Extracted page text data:
=== Section Start ===

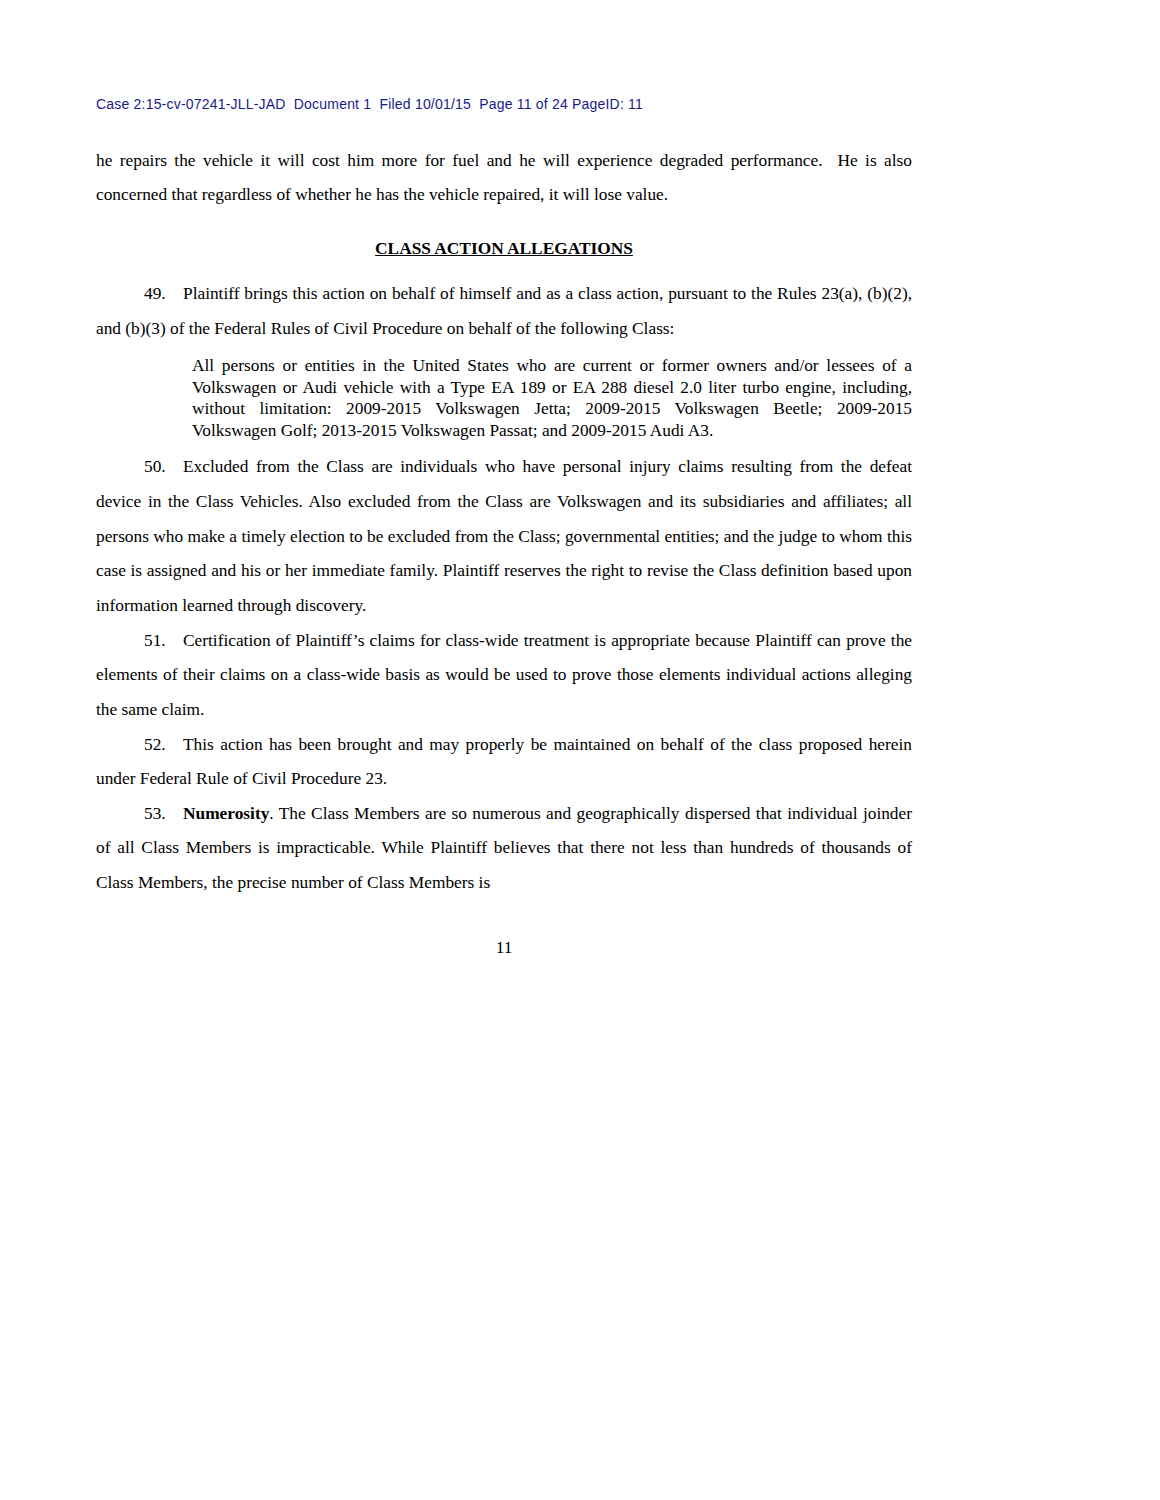Case 2:15-cv-07241-JLL-JAD Document 1 Filed 10/01/15 Page 11 of 24 PageID: 11
he repairs the vehicle it will cost him more for fuel and he will experience degraded performance. He is also concerned that regardless of whether he has the vehicle repaired, it will lose value.
CLASS ACTION ALLEGATIONS
49. Plaintiff brings this action on behalf of himself and as a class action, pursuant to the Rules 23(a), (b)(2), and (b)(3) of the Federal Rules of Civil Procedure on behalf of the following Class:
All persons or entities in the United States who are current or former owners and/or lessees of a Volkswagen or Audi vehicle with a Type EA 189 or EA 288 diesel 2.0 liter turbo engine, including, without limitation: 2009-2015 Volkswagen Jetta; 2009-2015 Volkswagen Beetle; 2009-2015 Volkswagen Golf; 2013-2015 Volkswagen Passat; and 2009-2015 Audi A3.
50. Excluded from the Class are individuals who have personal injury claims resulting from the defeat device in the Class Vehicles. Also excluded from the Class are Volkswagen and its subsidiaries and affiliates; all persons who make a timely election to be excluded from the Class; governmental entities; and the judge to whom this case is assigned and his or her immediate family. Plaintiff reserves the right to revise the Class definition based upon information learned through discovery.
51. Certification of Plaintiff’s claims for class-wide treatment is appropriate because Plaintiff can prove the elements of their claims on a class-wide basis as would be used to prove those elements individual actions alleging the same claim.
52. This action has been brought and may properly be maintained on behalf of the class proposed herein under Federal Rule of Civil Procedure 23.
53. Numerosity. The Class Members are so numerous and geographically dispersed that individual joinder of all Class Members is impracticable. While Plaintiff believes that there not less than hundreds of thousands of Class Members, the precise number of Class Members is
11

=== Section End ===

__Assignment__:
Up to and including the last line above, starting with the line that contains "52. This action has", return each line exactly and nothing else.

__Response to the exercise__:
52. This action has been brought and may properly be maintained on behalf of the class proposed herein under Federal Rule of Civil Procedure 23.
53. Numerosity. The Class Members are so numerous and geographically dispersed that individual joinder of all Class Members is impracticable. While Plaintiff believes that there not less than hundreds of thousands of Class Members, the precise number of Class Members is
11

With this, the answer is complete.